* _Exercise details_:
Please state how many lines in the records below contain the word "England"; the answer should be a number and nothing else.

* _Supplied data_:

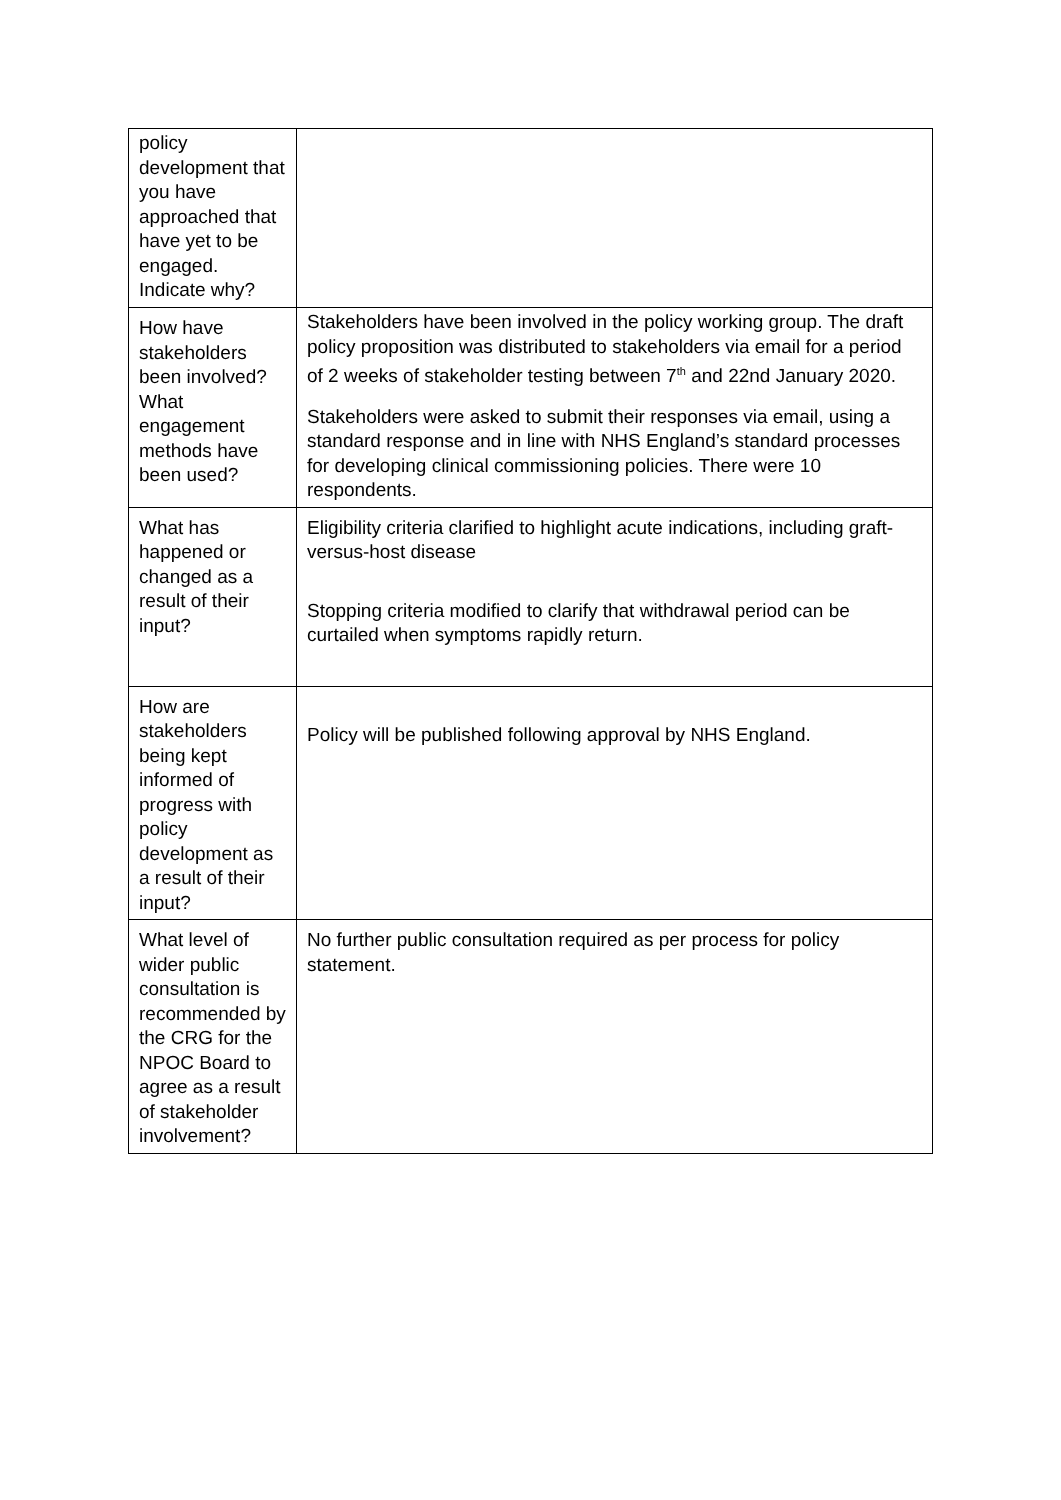| policy development that you have approached that have yet to be engaged. Indicate why? | |
| How have stakeholders been involved? What engagement methods have been used? | Stakeholders have been involved in the policy working group. The draft policy proposition was distributed to stakeholders via email for a period of 2 weeks of stakeholder testing between 7<sup>th</sup> and 22nd January 2020. Stakeholders were asked to submit their responses via email, using a standard response and in line with NHS England’s standard processes for developing clinical commissioning policies. There were 10 respondents. |
| What has happened or changed as a result of their input? | Eligibility criteria clarified to highlight acute indications, including graft-versus-host disease Stopping criteria modified to clarify that withdrawal period can be curtailed when symptoms rapidly return. |
| How are stakeholders being kept informed of progress with policy development as a result of their input? | Policy will be published following approval by NHS England. |
| What level of wider public consultation is recommended by the CRG for the NPOC Board to agree as a result of stakeholder involvement? | No further public consultation required as per process for policy statement. |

* _Written solution_:
2